The first issue concerns the way the world economy will function if global emissions of greenhouse gases significantly decline – although a low emission economy may be preferable to allowing the concentration of emissions to increase. The necessary decline in global emissions may require a decline in the goods and services produced – maybe not by as much as some fear due to technological change – and lower growth will mean the global economy will be allocating fewer resources than it currently anticipates.

The second issue is the way the incomes of one or two billion people who live in poverty (or who will live in poverty, as many of these people are not yet born) can be significantly increased. By 2050 a majority of these people will live in South Asia, the Middle East and Africa, the last countries with rapidly rising populations. Lifting these people out of poverty will require more material resources and greater energy use.

The third issue is the way the economies of western countries and East Asian countries such as China, Korea, and Japan deal with a process of population ageing that is likely to see a reduction in the population of several countries. For a discussion of these issues that I’ve found particularly informative see Macroeconomic implications of population ageing and selected policy responses or Some macroeconomic aspects of global population aging.

This ageing process influences not only what goods and services are demanded by these populations, but also their willingness and capacity to work as well as the type of assets they are willing to invest in as part of their general saving for retirement.

Put this way, these three issues are clearly linked. 

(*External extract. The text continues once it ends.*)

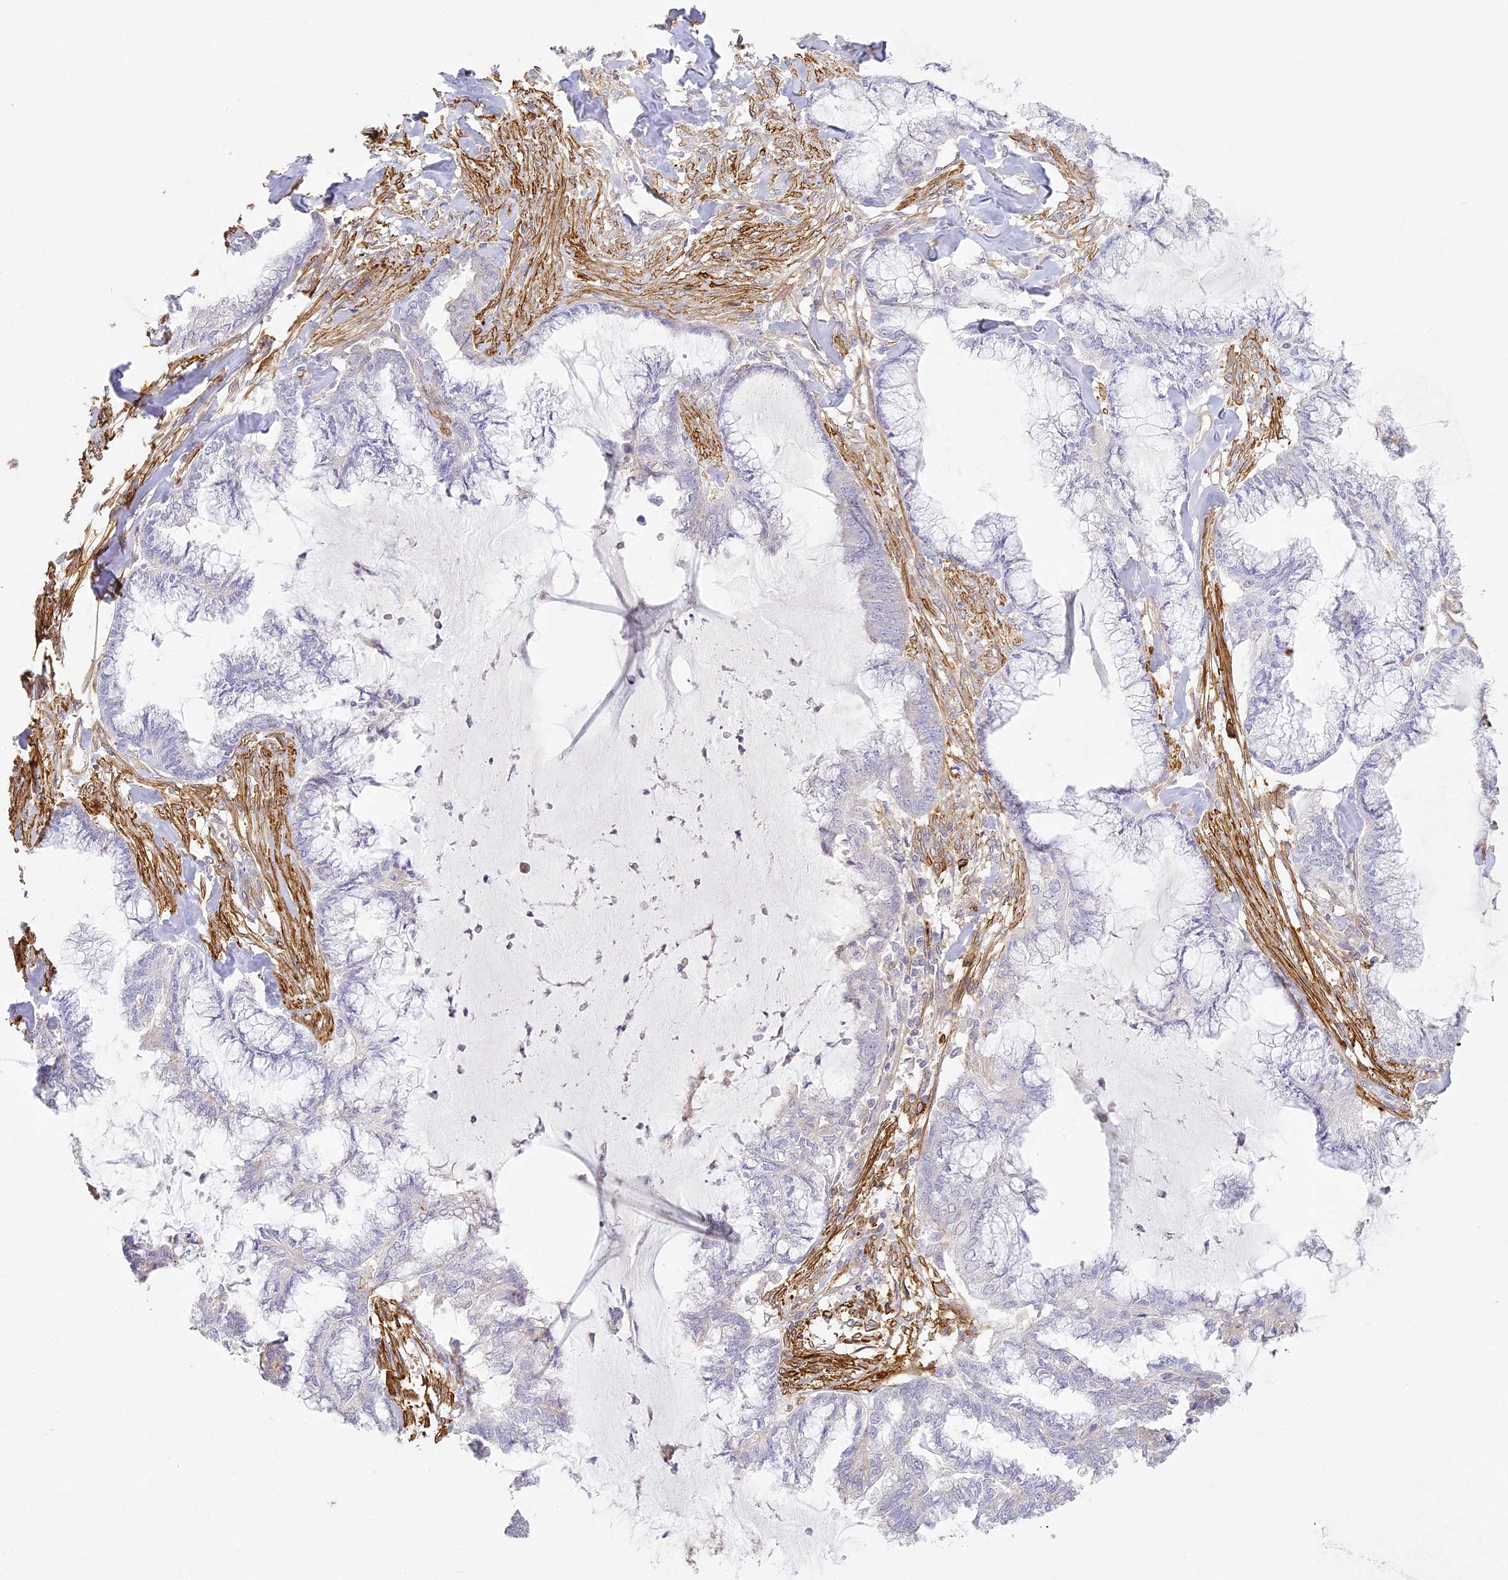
{"staining": {"intensity": "negative", "quantity": "none", "location": "none"}, "tissue": "endometrial cancer", "cell_type": "Tumor cells", "image_type": "cancer", "snomed": [{"axis": "morphology", "description": "Adenocarcinoma, NOS"}, {"axis": "topography", "description": "Endometrium"}], "caption": "Protein analysis of adenocarcinoma (endometrial) reveals no significant positivity in tumor cells.", "gene": "MED28", "patient": {"sex": "female", "age": 86}}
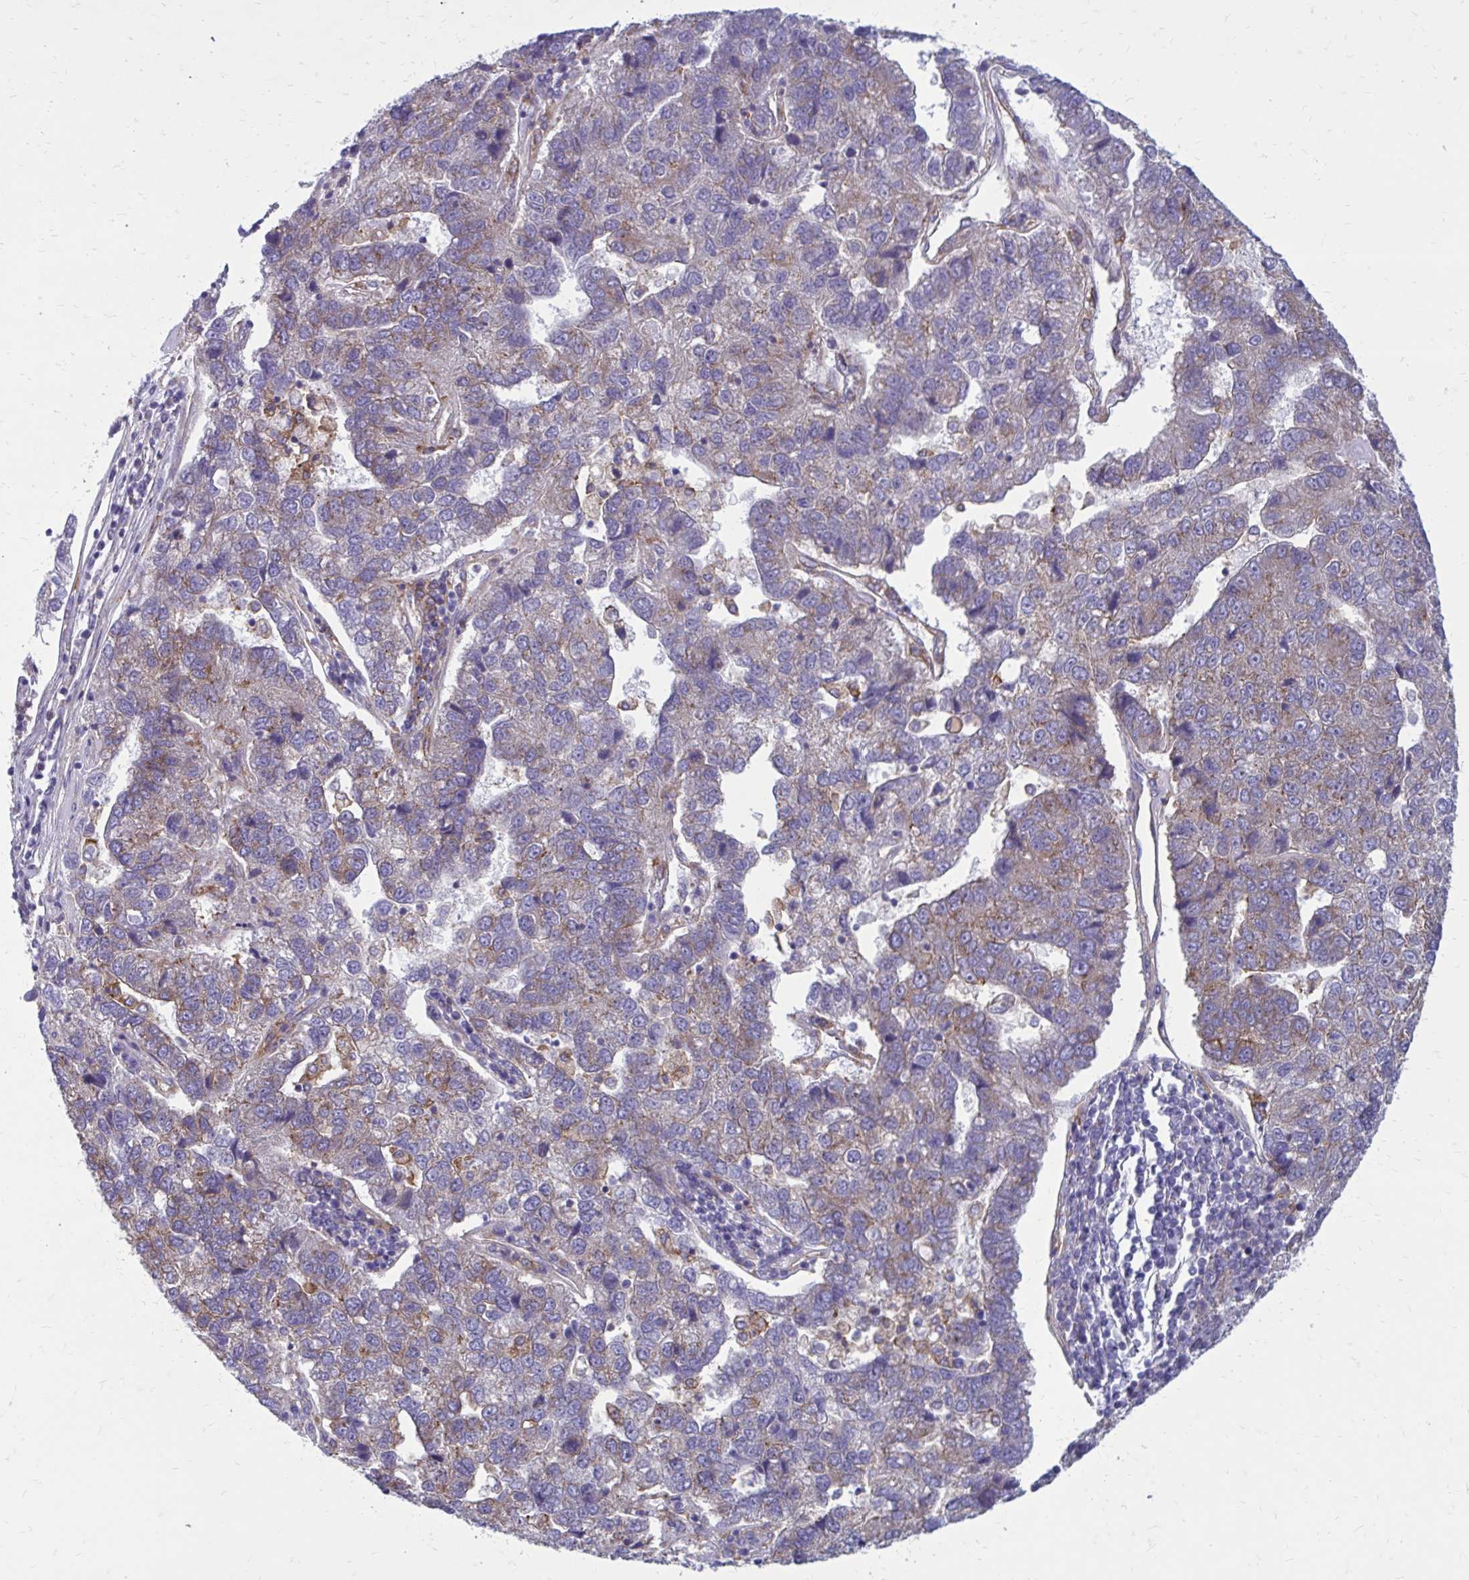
{"staining": {"intensity": "weak", "quantity": "<25%", "location": "cytoplasmic/membranous"}, "tissue": "pancreatic cancer", "cell_type": "Tumor cells", "image_type": "cancer", "snomed": [{"axis": "morphology", "description": "Adenocarcinoma, NOS"}, {"axis": "topography", "description": "Pancreas"}], "caption": "Tumor cells are negative for protein expression in human pancreatic adenocarcinoma.", "gene": "CLTA", "patient": {"sex": "female", "age": 61}}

The first two issues are linked because the people in the poor countries located around the Indian Ocean want to develop, but this has always taken vast quantities of capital and energy, and in the past this has always meant coal, gas, or oil – and CO2 (see Ayres and Warr, 2009). Is it possible for half of the world’s population develop without massively increasing the amount of CO2 in the atmosphere?  The answer is ‘Maybe’ .

Technological breakthroughs in renewable energy and storage technologies mean the lifetime costs of renewable electricity are now competitive with gas-fired electricity and cheaper than coal (Geoffrey Heal (2018) Financial & Technological Prerequisites of the Energy Transition). This means poor countries could develop and increase their energy usage without a massive increase in carbon usage. Simultaneously, these technologies will help currently rich countries reduce their reliance on carbon emitting energy sources.

One of the difficulties with this solution is that renewable electricity has much higher up-front costs than carbon-based electricity, even though it has much lower ongoing costs. It is expensive to build renewable energy plants, an expense most developing countries will struggle to meet because they are capital poor. 

But this provides an opportunity for the older people in western and east Asian countries, whose ageing populations wish to accumulate capital for their retirements. Recycling this capital from ageing countries to young countries to enable green development is possibly the greatest development and climate-change opportunity of our time. 

However, there are two major constraints. 

The first is ensuring the recipient countries have the appropriate political and institutional structures that encourage investment without expropriation. This is no small task. No one wants to invest in an undeveloped country if they believe the country is too corrupt to operate properly, or is likely to take the proceeds of their investment. But change can occur, even if it is one country at a time. 

For example, Morocco, where I am currently visiting for a year, is actively encouraging investment in green energy plants financed by Germany and other countries, and has ambitious plans to build solar and wind energy plants to reduce reliance on gas. 

The second constraint is to ensure the savings of current and future generations of middle-aged people living in rich countries are productively invested. In a follow up post I will use the example of New Zealand to explain this issue in greater detail. As we shall see, a key issue is to design savings institutions for young cohorts that will enable their savings to be used in a manner that is consistent with the environmental situation they want to live in.